The Gulf of Mexico sits atop a pile of oil. For eons, oil has leaked through fissures and vents into the waters above. The reason the Gulf is not an oil-polluted mess is a tiny organism called alcanivorax borkumensis and a few of his brothers and sisters, the popularly-named oil-eating bacteria. The Gulf is teeming with them due to the abundance of his favorite food, oil, or more accurately, alkanes. Alkanes are the family of complex hydrocarbons that make up petroleum.
Alcanivorax borkumensis is a rod-shaped bacteria that consumes oil to provide it with energy. It is quickly attracted to areas polluted by an oil spill, rapidly increasing in number to dominate. It can be found in varying numbers throughout the world's oceans. The bacteria work together as a team. Some digest the big hydrocarbon molecules of oil, generating much shorter HC chains. Others then consume these shorter chains. At the end of this collaboration, the oil has completely disappeared. Only byproduct residues of water and carbon dioxide are left.

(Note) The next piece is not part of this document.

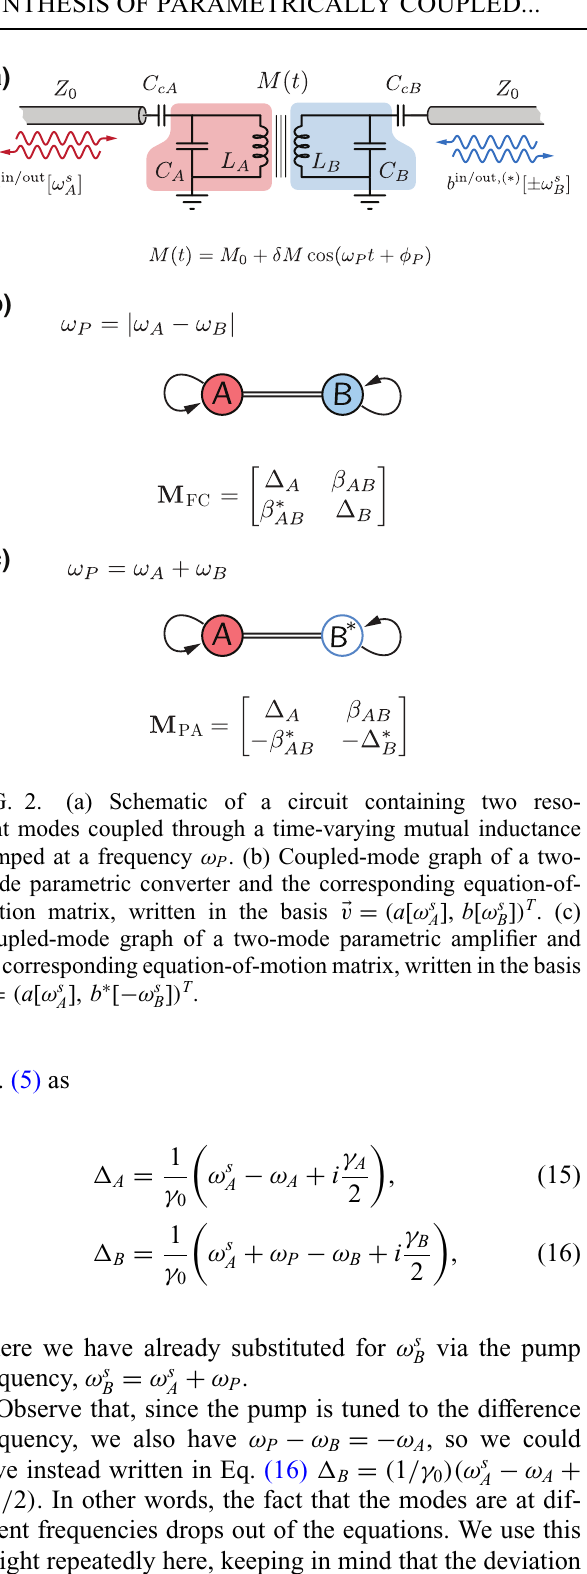
FIG. 3. S parameters of the two-mode frequency converter, calculated using Eq. (8). The frequency axis is referenced to the signal port: S AA is the reflection off of the input port at the / 2 π ; S indicated frequency, ω s BA is the conversion gain—output A + ω photon flux at port B at ω s P normalized to input flux at port A A at frequency ω s A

Simply, alcanivorax, let's call him "Al" for short, consumes petroleum for energy and reproduction, leaving only CO2 and H2O, and baby bacteria, as residue.
So, that's what happened to the BP oil. As is the case throughout our Creation, or Mother Nature if you prefer, there are built-in repair and balancing mechanisms to correct dangerous disturbances of the equilibrium. Left alone, the ecosystem will repair itself, within reason. All things considered and contrary to my previous dire predictions, the BP oil spill has turned out to be little more than a boon for boom and suction equipment suppliers, but basically only a blip on the Gulf ecosystem except for the oil that washed ashore.
Just a word about certain "scientist" naysayers. A couple of university types have disagreed with the alleged disappearance of the oil, claiming it's all just hiding under the surface. I'm afraid this may be an example of what's wrong with science these days. Their statements ignore the presence and efficacy of "Al" in cleaning up the mess. I'm sure they are well familiar with the little critters, so why neglect to mention their effect in the press releases? Cynic that I am, I suspect some grant-fishing going on, perhaps hoping the government will shovel a few million bucks their way to "research the problem." *Sigh*.
So, be at peace folks. God is in his Heaven and all is right with the world, at least the Gulf of Mexico part.